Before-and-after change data
══════════

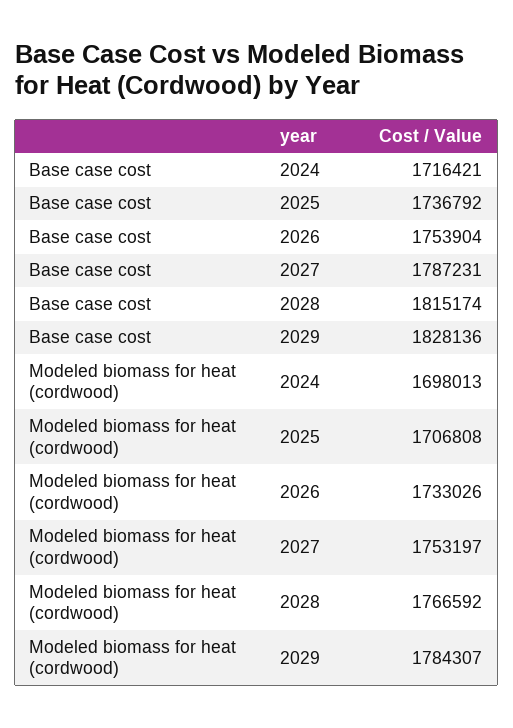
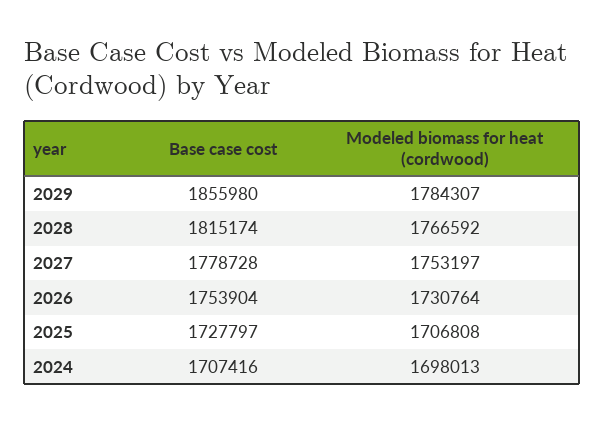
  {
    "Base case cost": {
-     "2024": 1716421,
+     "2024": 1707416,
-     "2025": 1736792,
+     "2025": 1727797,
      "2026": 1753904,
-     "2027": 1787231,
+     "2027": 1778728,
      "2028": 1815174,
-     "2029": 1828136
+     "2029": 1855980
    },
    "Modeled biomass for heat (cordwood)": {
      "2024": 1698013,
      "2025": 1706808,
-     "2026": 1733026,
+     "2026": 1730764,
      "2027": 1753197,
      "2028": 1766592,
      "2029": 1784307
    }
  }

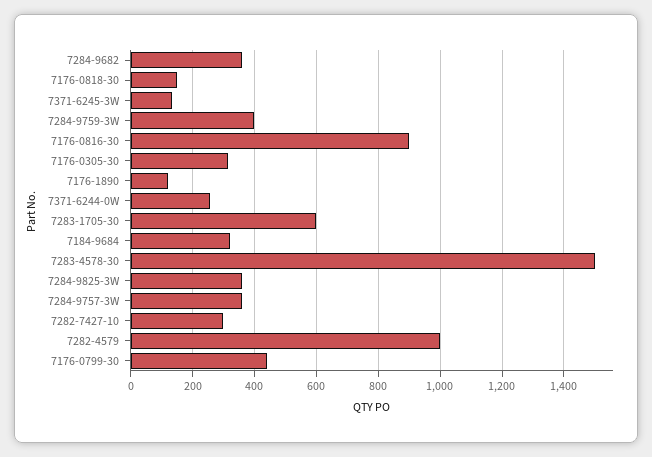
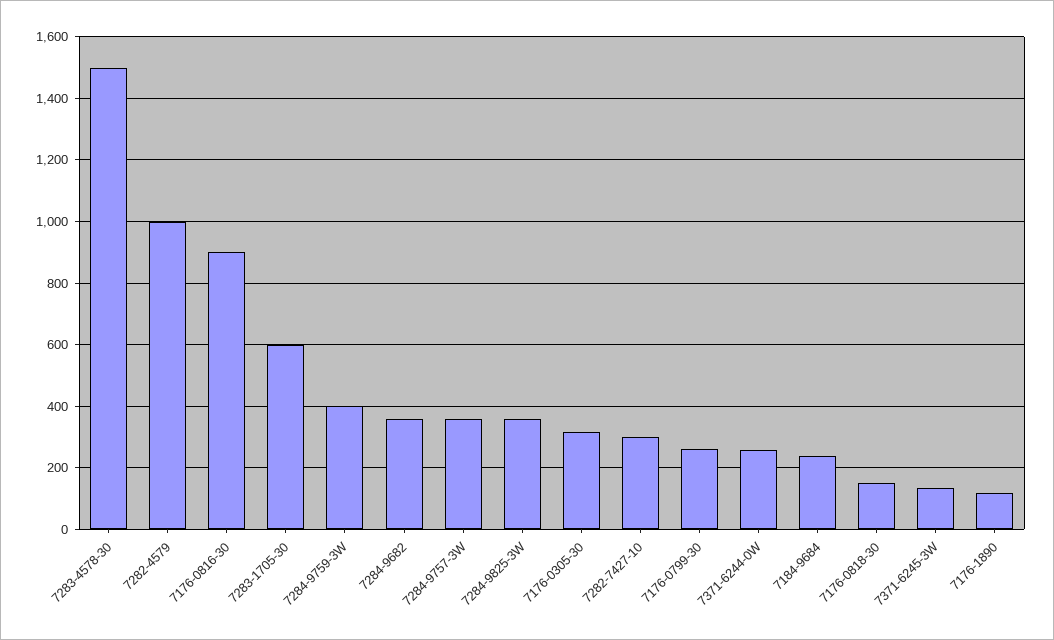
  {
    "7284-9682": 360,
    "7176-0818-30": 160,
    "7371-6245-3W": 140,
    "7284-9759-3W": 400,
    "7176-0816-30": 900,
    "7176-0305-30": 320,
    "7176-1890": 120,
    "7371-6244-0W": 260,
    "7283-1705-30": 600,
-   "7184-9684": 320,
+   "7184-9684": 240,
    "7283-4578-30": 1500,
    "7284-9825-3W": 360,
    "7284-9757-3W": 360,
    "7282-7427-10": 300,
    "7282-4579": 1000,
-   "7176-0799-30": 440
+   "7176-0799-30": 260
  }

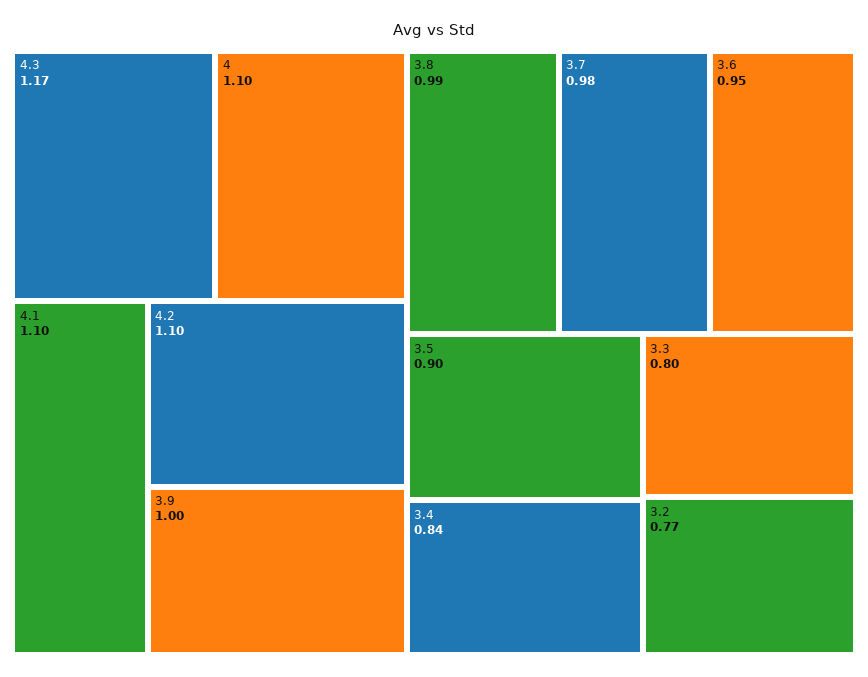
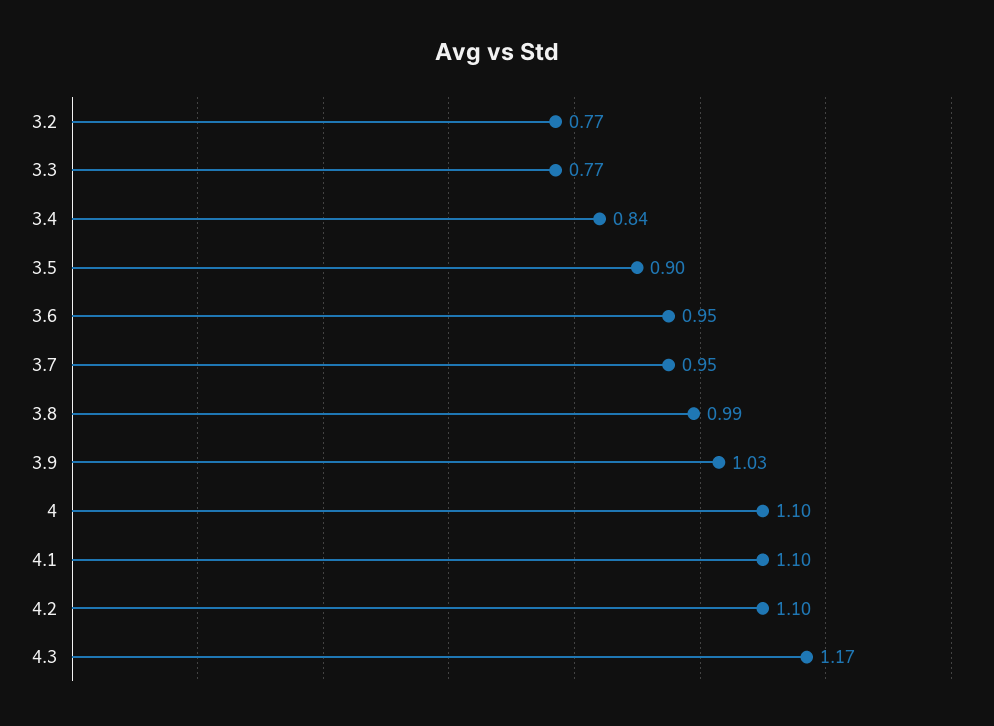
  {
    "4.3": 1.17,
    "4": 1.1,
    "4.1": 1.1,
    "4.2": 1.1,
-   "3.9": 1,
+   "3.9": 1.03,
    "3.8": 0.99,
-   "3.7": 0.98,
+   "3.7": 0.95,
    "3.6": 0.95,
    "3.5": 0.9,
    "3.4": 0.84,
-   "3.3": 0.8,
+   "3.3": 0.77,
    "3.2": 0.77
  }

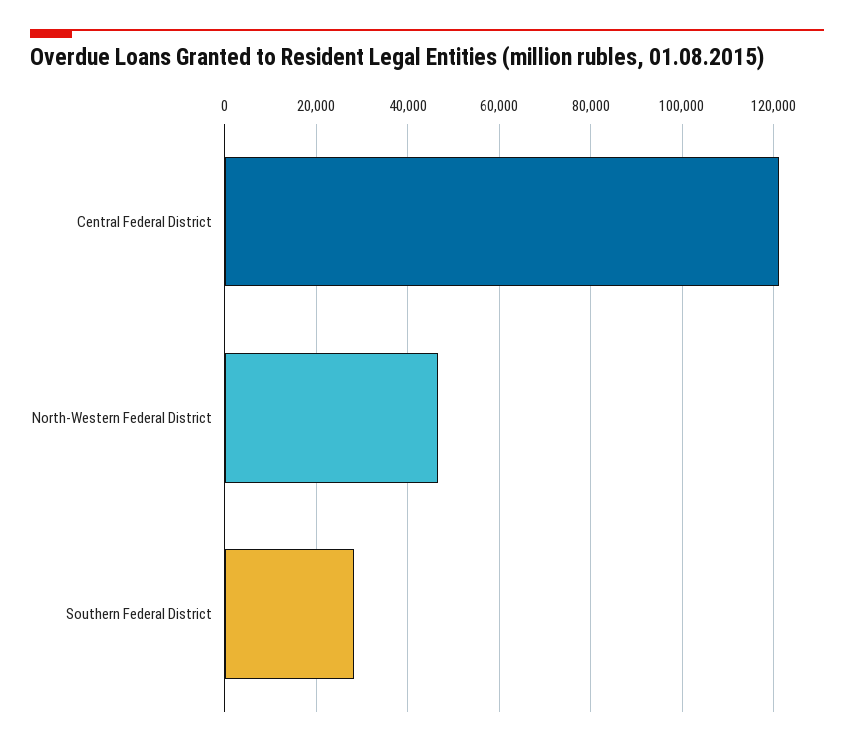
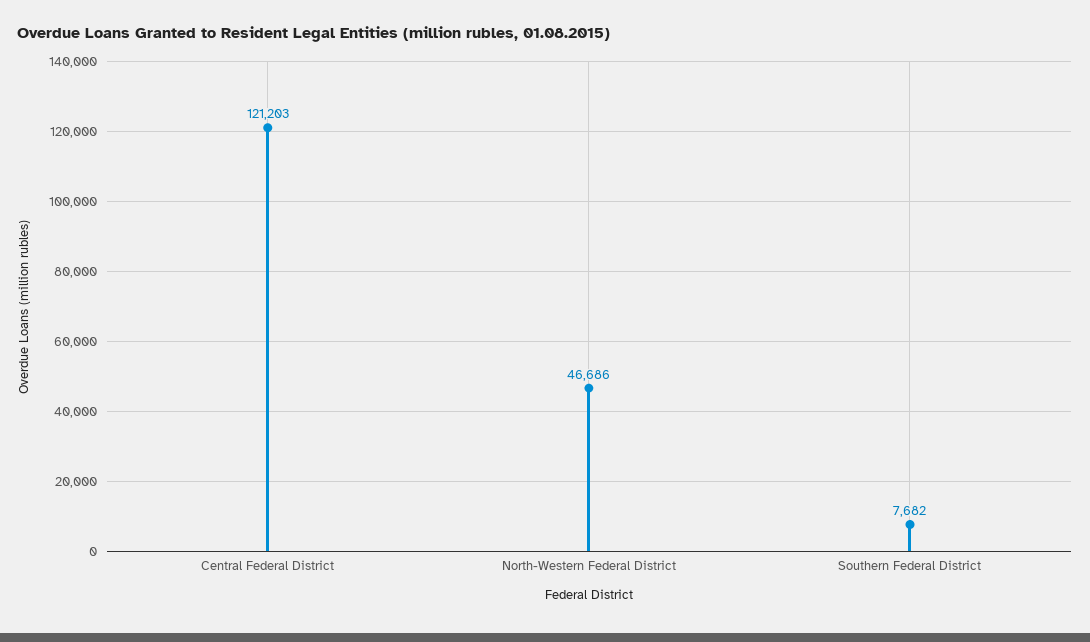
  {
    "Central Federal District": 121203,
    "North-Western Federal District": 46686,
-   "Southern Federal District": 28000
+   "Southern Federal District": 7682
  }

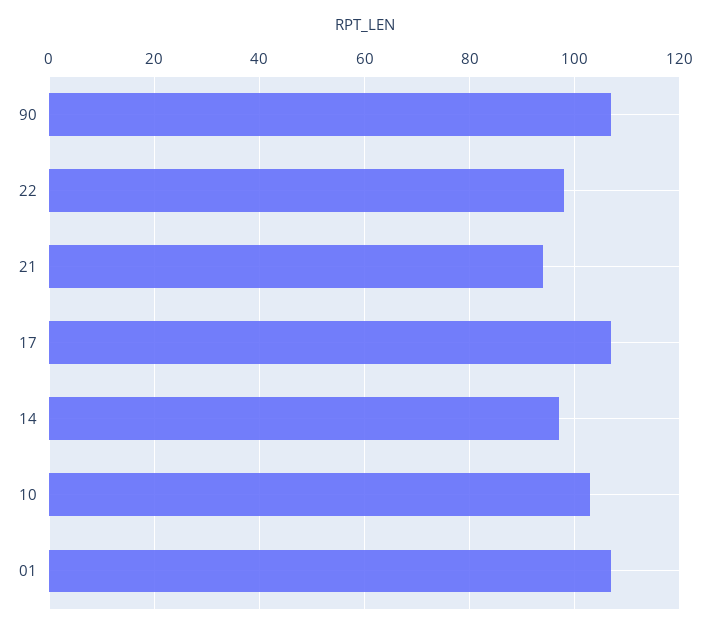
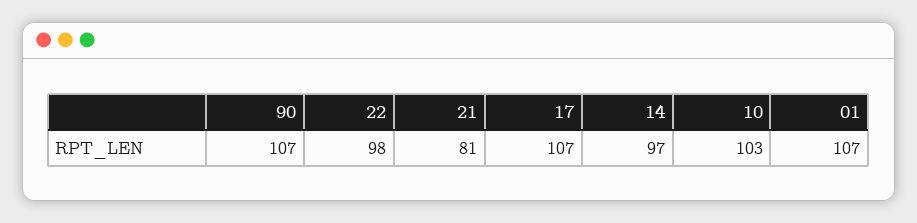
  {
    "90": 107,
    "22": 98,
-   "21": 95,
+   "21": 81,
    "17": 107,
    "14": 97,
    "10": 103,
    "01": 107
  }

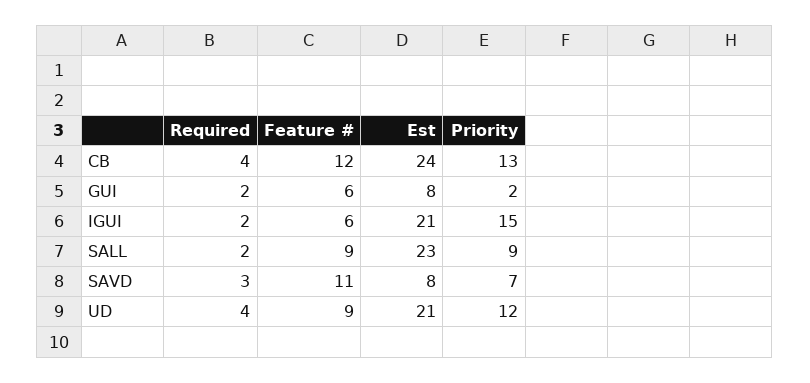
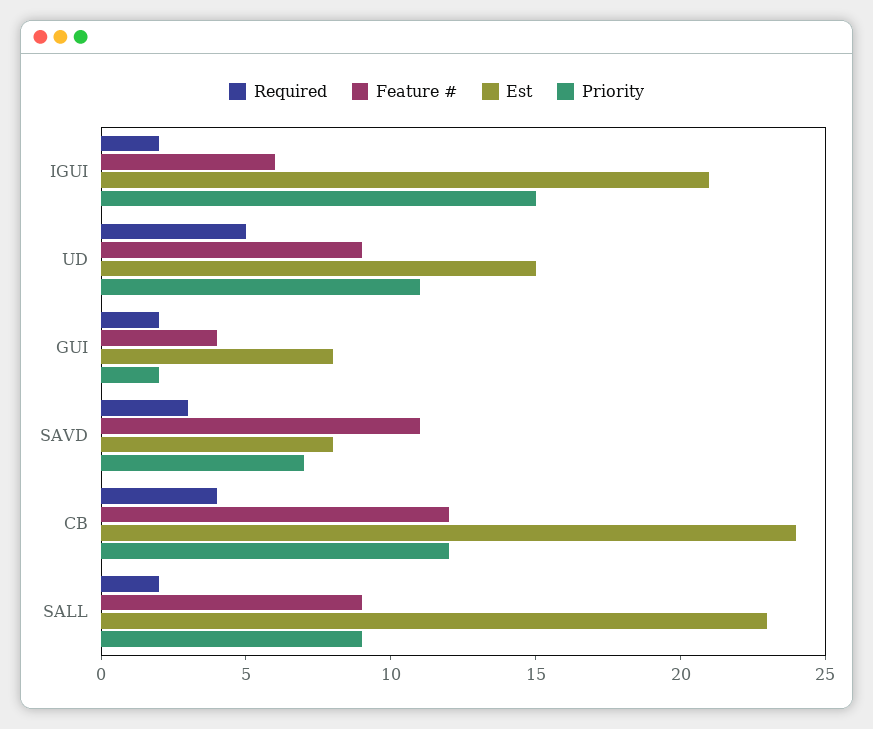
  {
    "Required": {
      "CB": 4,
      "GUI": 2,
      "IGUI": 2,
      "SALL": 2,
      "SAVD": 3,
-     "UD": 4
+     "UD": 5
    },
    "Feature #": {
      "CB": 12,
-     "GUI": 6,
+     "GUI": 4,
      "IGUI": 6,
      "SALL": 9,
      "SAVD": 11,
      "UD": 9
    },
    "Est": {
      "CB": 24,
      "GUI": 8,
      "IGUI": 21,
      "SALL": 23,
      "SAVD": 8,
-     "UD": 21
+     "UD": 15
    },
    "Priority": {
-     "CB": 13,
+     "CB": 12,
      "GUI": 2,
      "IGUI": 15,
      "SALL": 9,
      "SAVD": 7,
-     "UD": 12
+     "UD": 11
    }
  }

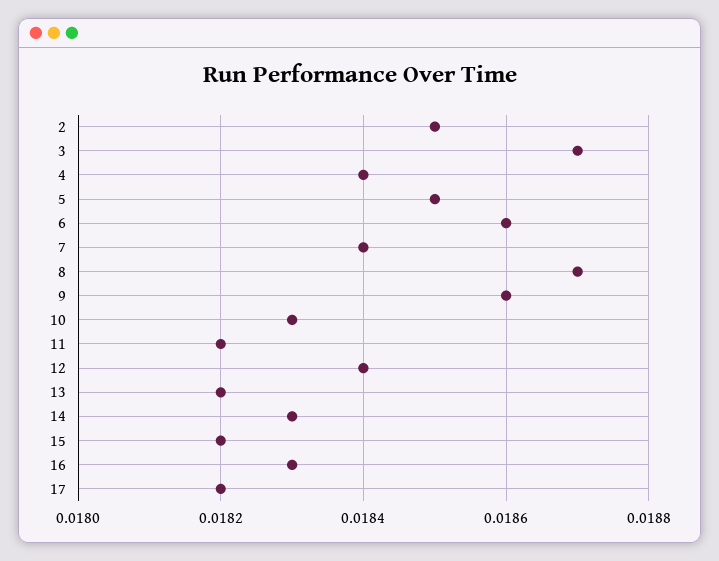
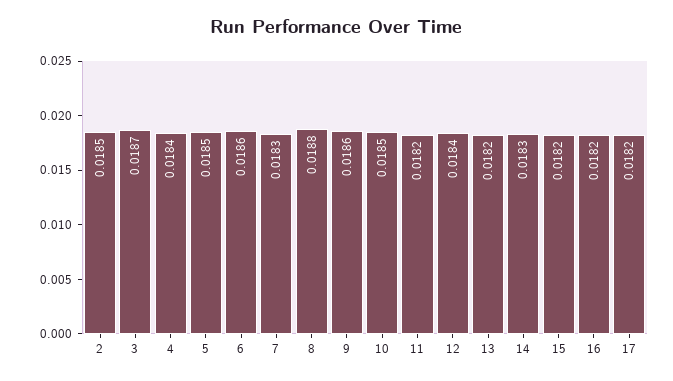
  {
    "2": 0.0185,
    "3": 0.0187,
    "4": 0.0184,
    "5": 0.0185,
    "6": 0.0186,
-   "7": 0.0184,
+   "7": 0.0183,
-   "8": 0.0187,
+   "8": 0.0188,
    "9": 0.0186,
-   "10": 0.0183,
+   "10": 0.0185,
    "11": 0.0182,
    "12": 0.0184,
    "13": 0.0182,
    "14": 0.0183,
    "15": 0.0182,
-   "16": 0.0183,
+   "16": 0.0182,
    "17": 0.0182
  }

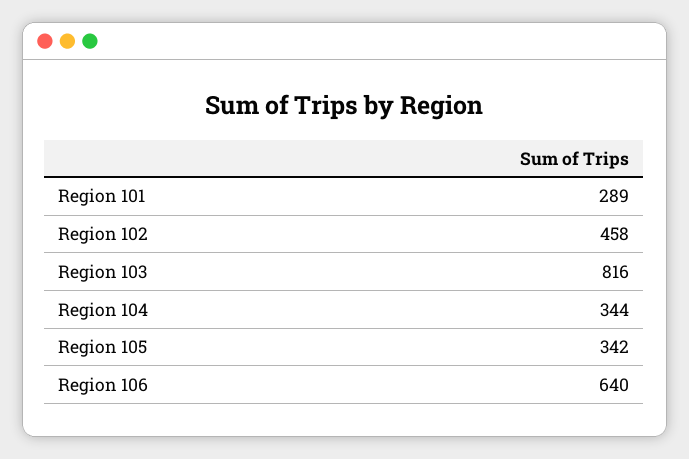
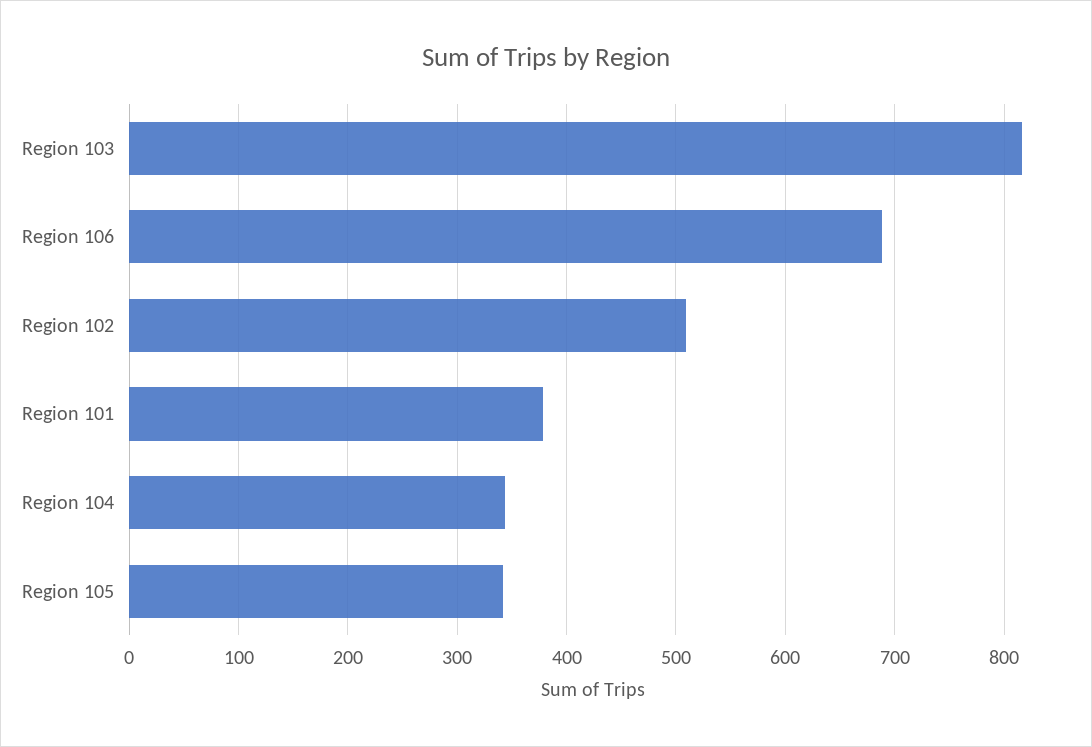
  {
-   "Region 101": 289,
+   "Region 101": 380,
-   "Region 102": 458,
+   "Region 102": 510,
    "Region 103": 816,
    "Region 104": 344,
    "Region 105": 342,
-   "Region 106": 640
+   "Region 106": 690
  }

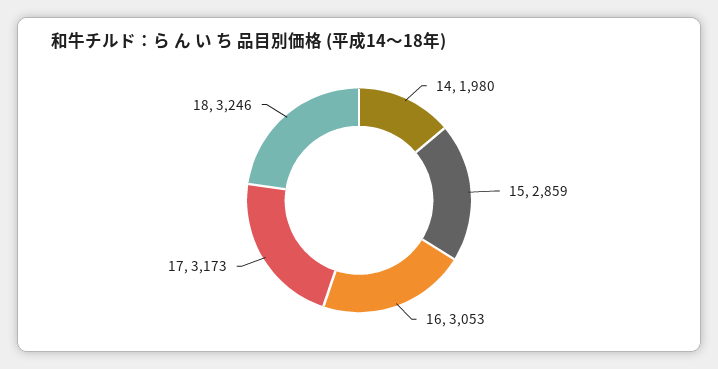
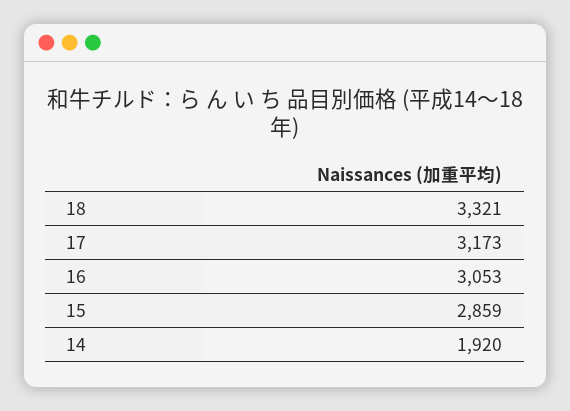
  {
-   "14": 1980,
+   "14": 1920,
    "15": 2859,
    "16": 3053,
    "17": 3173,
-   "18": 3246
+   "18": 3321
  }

══════════

Required action
Output the records exactly, pictures excluded.

Answer section
  {
    "Base case cost": {
-     "2024": 1716421,
+     "2024": 1707416,
-     "2025": 1736792,
+     "2025": 1727797,
      "2026": 1753904,
-     "2027": 1787231,
+     "2027": 1778728,
      "2028": 1815174,
-     "2029": 1828136
+     "2029": 1855980
    },
    "Modeled biomass for heat (cordwood)": {
      "2024": 1698013,
      "2025": 1706808,
-     "2026": 1733026,
+     "2026": 1730764,
      "2027": 1753197,
      "2028": 1766592,
      "2029": 1784307
    }
  }

  {
    "7284-9682": 360,
    "7176-0818-30": 160,
    "7371-6245-3W": 140,
    "7284-9759-3W": 400,
    "7176-0816-30": 900,
    "7176-0305-30": 320,
    "7176-1890": 120,
    "7371-6244-0W": 260,
    "7283-1705-30": 600,
-   "7184-9684": 320,
+   "7184-9684": 240,
    "7283-4578-30": 1500,
    "7284-9825-3W": 360,
    "7284-9757-3W": 360,
    "7282-7427-10": 300,
    "7282-4579": 1000,
-   "7176-0799-30": 440
+   "7176-0799-30": 260
  }

  {
    "4.3": 1.17,
    "4": 1.1,
    "4.1": 1.1,
    "4.2": 1.1,
-   "3.9": 1,
+   "3.9": 1.03,
    "3.8": 0.99,
-   "3.7": 0.98,
+   "3.7": 0.95,
    "3.6": 0.95,
    "3.5": 0.9,
    "3.4": 0.84,
-   "3.3": 0.8,
+   "3.3": 0.77,
    "3.2": 0.77
  }

  {
    "Central Federal District": 121203,
    "North-Western Federal District": 46686,
-   "Southern Federal District": 28000
+   "Southern Federal District": 7682
  }

  {
    "90": 107,
    "22": 98,
-   "21": 95,
+   "21": 81,
    "17": 107,
    "14": 97,
    "10": 103,
    "01": 107
  }

  {
    "Required": {
      "CB": 4,
      "GUI": 2,
      "IGUI": 2,
      "SALL": 2,
      "SAVD": 3,
-     "UD": 4
+     "UD": 5
    },
    "Feature #": {
      "CB": 12,
-     "GUI": 6,
+     "GUI": 4,
      "IGUI": 6,
      "SALL": 9,
      "SAVD": 11,
      "UD": 9
    },
    "Est": {
      "CB": 24,
      "GUI": 8,
      "IGUI": 21,
      "SALL": 23,
      "SAVD": 8,
-     "UD": 21
+     "UD": 15
    },
    "Priority": {
-     "CB": 13,
+     "CB": 12,
      "GUI": 2,
      "IGUI": 15,
      "SALL": 9,
      "SAVD": 7,
-     "UD": 12
+     "UD": 11
    }
  }

  {
    "2": 0.0185,
    "3": 0.0187,
    "4": 0.0184,
    "5": 0.0185,
    "6": 0.0186,
-   "7": 0.0184,
+   "7": 0.0183,
-   "8": 0.0187,
+   "8": 0.0188,
    "9": 0.0186,
-   "10": 0.0183,
+   "10": 0.0185,
    "11": 0.0182,
    "12": 0.0184,
    "13": 0.0182,
    "14": 0.0183,
    "15": 0.0182,
-   "16": 0.0183,
+   "16": 0.0182,
    "17": 0.0182
  }

  {
-   "Region 101": 289,
+   "Region 101": 380,
-   "Region 102": 458,
+   "Region 102": 510,
    "Region 103": 816,
    "Region 104": 344,
    "Region 105": 342,
-   "Region 106": 640
+   "Region 106": 690
  }

  {
-   "14": 1980,
+   "14": 1920,
    "15": 2859,
    "16": 3053,
    "17": 3173,
-   "18": 3246
+   "18": 3321
  }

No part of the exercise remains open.